> **What you should do**
Go through the listing and count the lines with "where" in them; write only the number.

> **Data to examine**
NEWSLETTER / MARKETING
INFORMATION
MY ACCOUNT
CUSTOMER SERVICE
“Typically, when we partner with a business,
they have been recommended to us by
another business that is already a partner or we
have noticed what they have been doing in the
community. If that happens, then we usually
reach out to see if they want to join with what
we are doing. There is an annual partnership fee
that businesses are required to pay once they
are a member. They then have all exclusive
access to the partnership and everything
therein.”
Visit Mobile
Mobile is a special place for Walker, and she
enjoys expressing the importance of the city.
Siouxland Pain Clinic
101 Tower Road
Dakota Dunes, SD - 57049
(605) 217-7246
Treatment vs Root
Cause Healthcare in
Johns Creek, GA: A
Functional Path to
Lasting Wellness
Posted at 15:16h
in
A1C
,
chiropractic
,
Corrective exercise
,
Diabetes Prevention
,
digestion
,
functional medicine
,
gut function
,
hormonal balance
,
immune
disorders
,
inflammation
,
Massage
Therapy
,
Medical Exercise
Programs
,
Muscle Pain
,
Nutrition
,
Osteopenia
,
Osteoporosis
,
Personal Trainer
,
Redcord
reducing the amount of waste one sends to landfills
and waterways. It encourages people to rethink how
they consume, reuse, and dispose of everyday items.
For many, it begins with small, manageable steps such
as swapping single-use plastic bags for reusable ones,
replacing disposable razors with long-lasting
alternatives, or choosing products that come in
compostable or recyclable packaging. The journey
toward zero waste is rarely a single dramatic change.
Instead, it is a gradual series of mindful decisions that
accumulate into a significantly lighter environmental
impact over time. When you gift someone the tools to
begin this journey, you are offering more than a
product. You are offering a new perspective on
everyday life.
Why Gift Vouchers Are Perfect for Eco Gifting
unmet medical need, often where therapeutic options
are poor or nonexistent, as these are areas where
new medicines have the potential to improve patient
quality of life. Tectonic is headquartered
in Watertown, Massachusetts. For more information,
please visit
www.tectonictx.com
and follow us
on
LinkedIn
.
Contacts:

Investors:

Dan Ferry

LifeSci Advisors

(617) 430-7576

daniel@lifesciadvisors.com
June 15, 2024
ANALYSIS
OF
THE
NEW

> **Exercise output**
2